Image editing - Qwen Cloud

Getting started

This example shows how to use qwen-image-2.0-pro to generate two edited images from three input images and a prompt.

Input prompt: The girl in Image 1 wears the black dress from Image 2 and sits in the pose from Image 3.

Input image 1	Input image 2	Input image 3	Output images (multiple images)

Before making a call, get an API key and export the API key as an environment variable. To call the API using the SDK, install the DashScope SDK. The SDK is available for Python and Java. The Qwen image editing models support one to three input images. The qwen-image-2.0, qwen-image-edit-max, and qwen-image-edit-plus series can generate one to six images. qwen-image-edit can generate only one image. The URLs for the generated images are valid for 24 hours. Download the images to your local device promptly.

Python
Java
curl

import json
import os
import dashscope
from dashscope import MultiModalConversation

dashscope.base_http_api_url = 'https://dashscope-intl.aliyuncs.com/api/v1'

# The model supports one to three input images.

GIVEN INFORMATION:
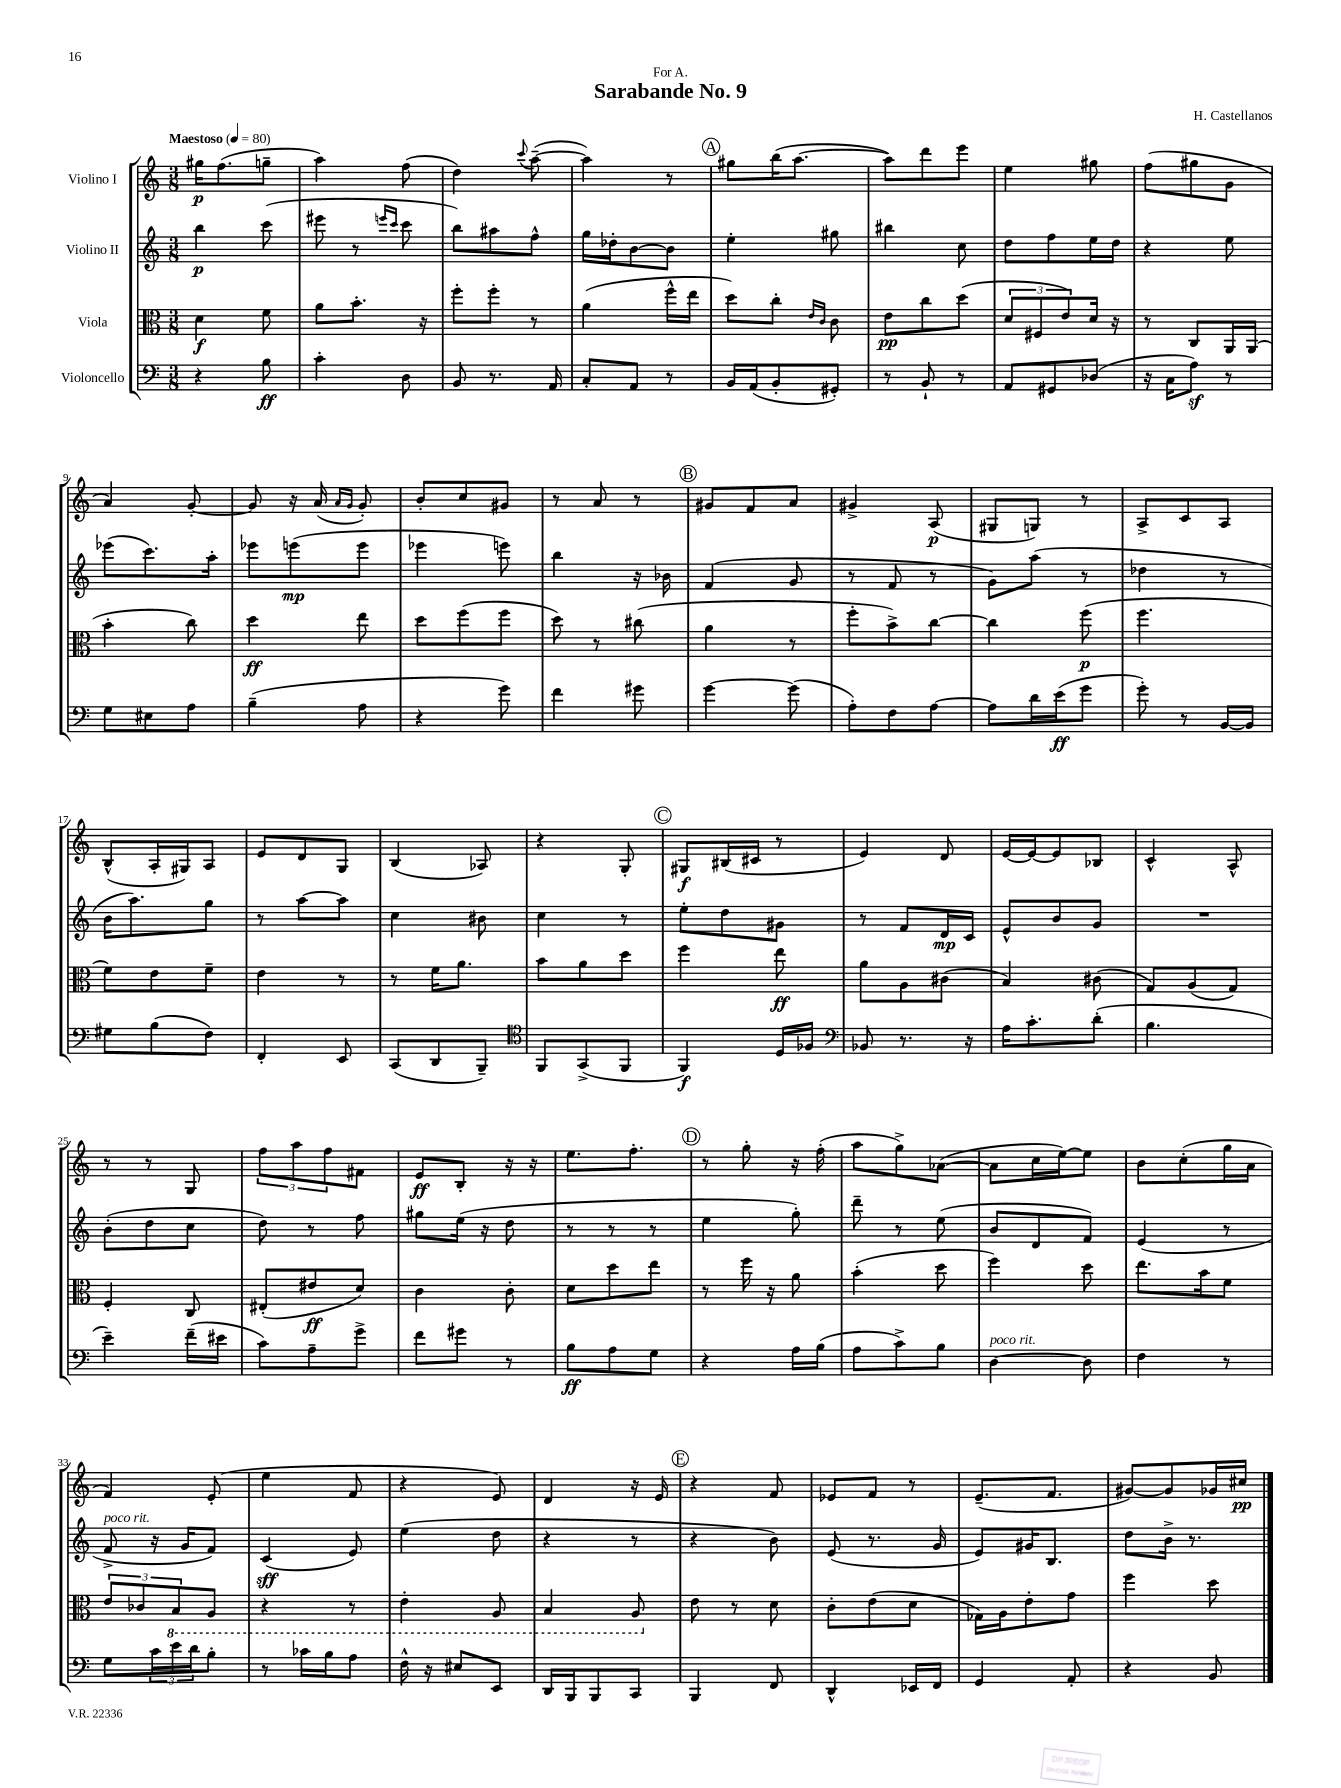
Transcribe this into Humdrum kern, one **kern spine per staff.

DIRECTIVE 1: According to the Qwen image editing page, how long do the URLs for generated images stay valid?
DIRECTIVE 2: Pick up the Qwen image editing page right after its last line and finish the Python example.

TASK RESULT 1: They stay valid for 24 hours.

TASK RESULT 2:
messages = [
  {
    "role": "user",
    "content": [
      {"image": "https://help-static-aliyun-doc.aliyuncs.com/file-manage-files/zh-CN/20250925/thtclx/input1.png"},
      {"image": "https://help-static-aliyun-doc.aliyuncs.com/file-manage-files/zh-CN/20250925/iclsnx/input2.png"},
      {"image": "https://help-static-aliyun-doc.aliyuncs.com/file-manage-files/zh-CN/20250925/gborgw/input3.png"},
      {"text": "Make the girl from Image 1 wear the black dress from Image 2 and sit in the pose from Image 3."}
    ]
  }
]

# Replace with your API key if the environment variable is not set: api_key="sk-xxx"
api_key = os.getenv("DASHSCOPE_API_KEY")

# qwen-image-2.0, qwen-image-edit-max, and qwen-image-edit-plus series support outputting 1 to 6 images. This example shows how to output 2 images.
response = MultiModalConversation.call(
  api_key=api_key,
  model="qwen-image-2.0-pro",
  messages=messages,
  stream=False,
  n=2,
  watermark=False,
  negative_prompt=" ",
  prompt_extend=True,
  size="1024*1536",
)

if response.status_code == 200:
  # To view the full response, uncomment the following line.
  # print(json.dumps(response, ensure_ascii=False))
  for i, content in enumerate(response.output.choices[0].message.content):
    print(f"URL of output image {i+1}: {content['image']}")
else:
  print(f"HTTP status code: {response.status_code}")
  print(f"Error code: {response.code}")
  print(f"Error message: {response.message}")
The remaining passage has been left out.